As far as the outside world and the American public can see, there is no concrete agreement of any kind between the two countries. It is unclear that North Korea and the U.S. mean the same thing when they speak of  "denuclearization." There is no indication at all about how denuclearization that is "complete and verifiable"—a longstanding U.S. demand—is expected to be achieved. There is no timetable nor metrics nor milestones. In the first high-level post-summit meeting between the two countries involving Secretary of State Mike Pompeo, North Korea criticized the U.S. as having a "gangster-like" attitude. Very recently Pompeo admitted that North Korea continues to produce fissile material.

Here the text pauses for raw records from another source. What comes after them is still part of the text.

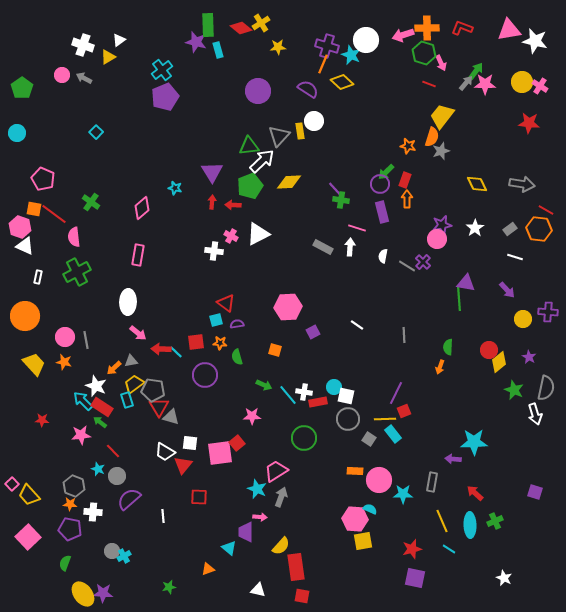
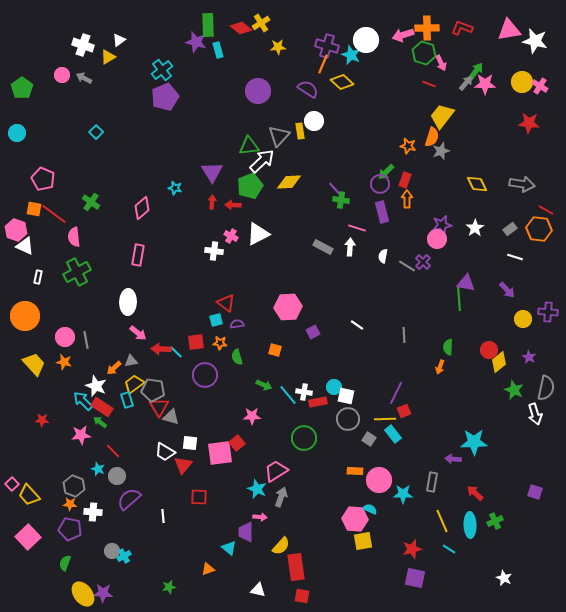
pink hexagon at (20, 227): moved 4 px left, 3 px down
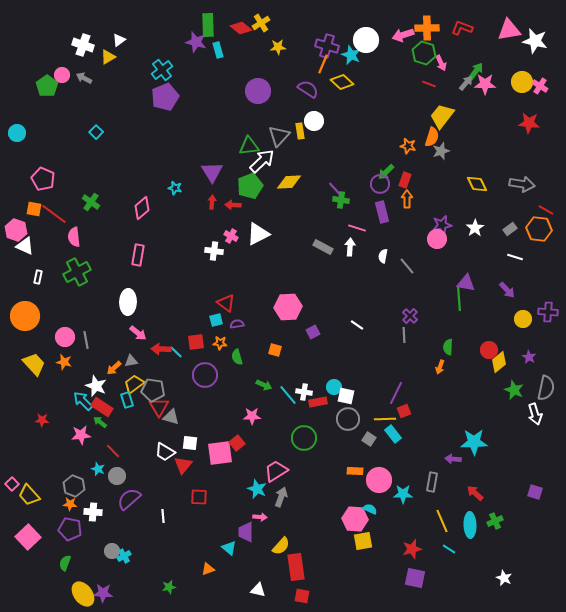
green pentagon at (22, 88): moved 25 px right, 2 px up
purple cross at (423, 262): moved 13 px left, 54 px down
gray line at (407, 266): rotated 18 degrees clockwise
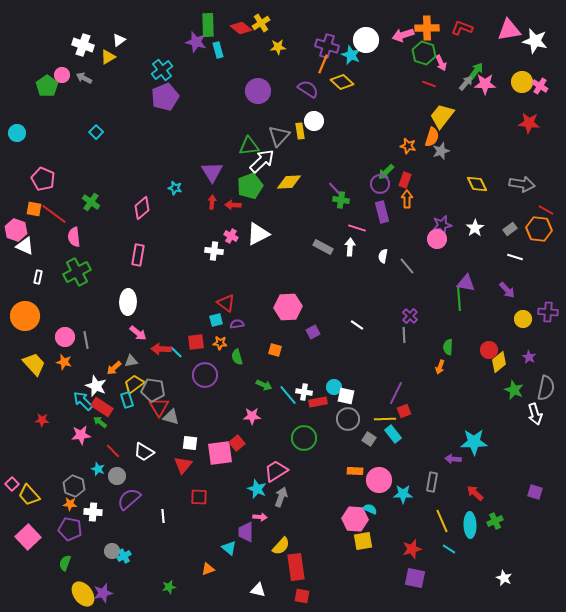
white trapezoid at (165, 452): moved 21 px left
purple star at (103, 593): rotated 18 degrees counterclockwise
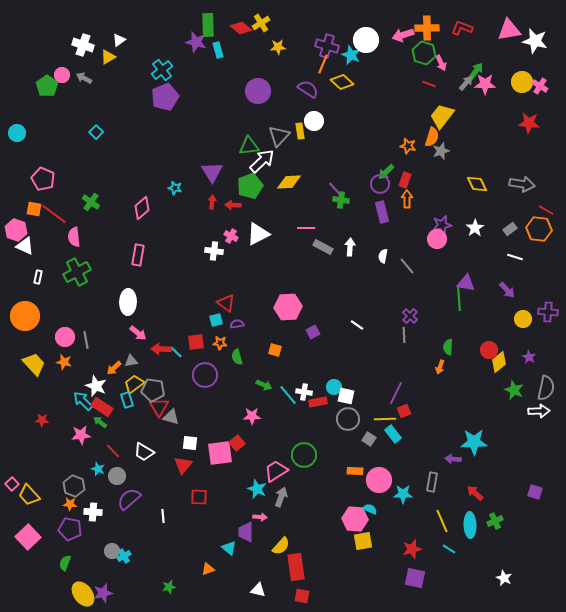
pink line at (357, 228): moved 51 px left; rotated 18 degrees counterclockwise
white arrow at (535, 414): moved 4 px right, 3 px up; rotated 75 degrees counterclockwise
green circle at (304, 438): moved 17 px down
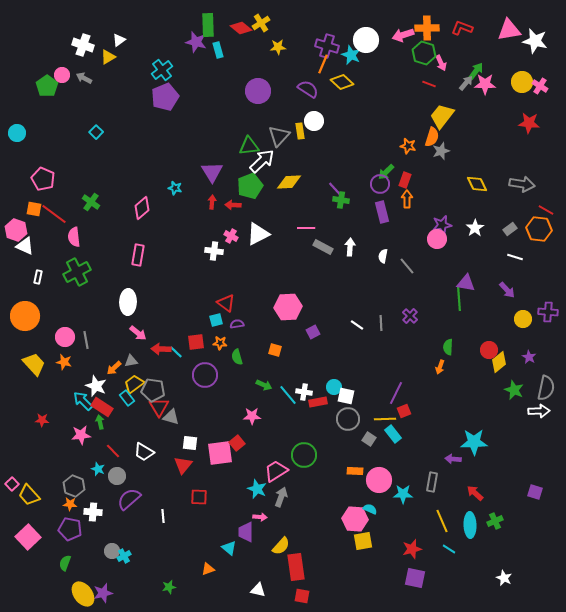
gray line at (404, 335): moved 23 px left, 12 px up
cyan rectangle at (127, 400): moved 2 px up; rotated 21 degrees counterclockwise
green arrow at (100, 422): rotated 40 degrees clockwise
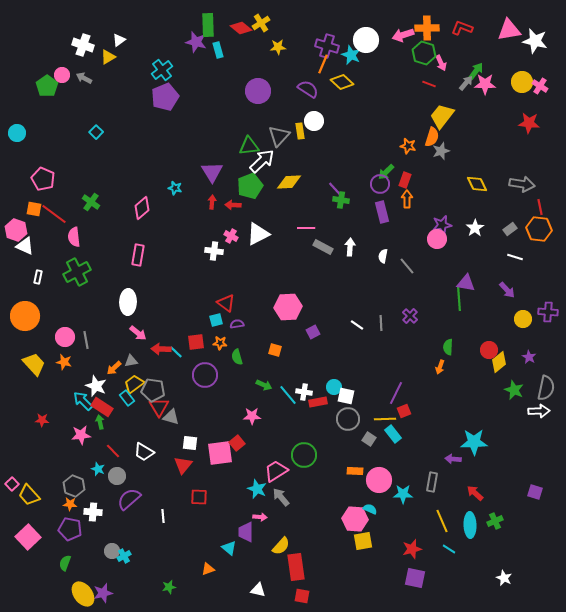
red line at (546, 210): moved 6 px left, 3 px up; rotated 49 degrees clockwise
gray arrow at (281, 497): rotated 60 degrees counterclockwise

For its part, North Korea has made "concessions" that are not concessions at all. It only stopped ballistic missile testing after it was confident it had perfected its technology, and only then did it offer to meet with the U.S. president. It destroyed its nuclear test site not as a concession, but because the site was becoming unusable because of multiple detonations. It recently began dismantling a satellite launch site because it didn't need it anymore. North Korea hasn't paused anything it wouldn't have paused anyway, and it certainly hasn't taken the slightest step backward.

Experts say that Kim Jong-Un has already gotten what he wanted. North Korea has sought bilateral talks with the U.S. for decades, and meeting personally the the leader of the world's superpower gives Kim the legitimacy he craves. With that accomplishment in his hip pocket, Kim has turned his attention back to his relationship with China.

It's likely as not that the North sees itself as a de facto member of the nuclear club, and will be loathe to relinquish its membership. Let's hope that real progress can yet me made, but let's also save our self-congratulations for when it's finally warranted. Nothing has yet been fixed. Not even close.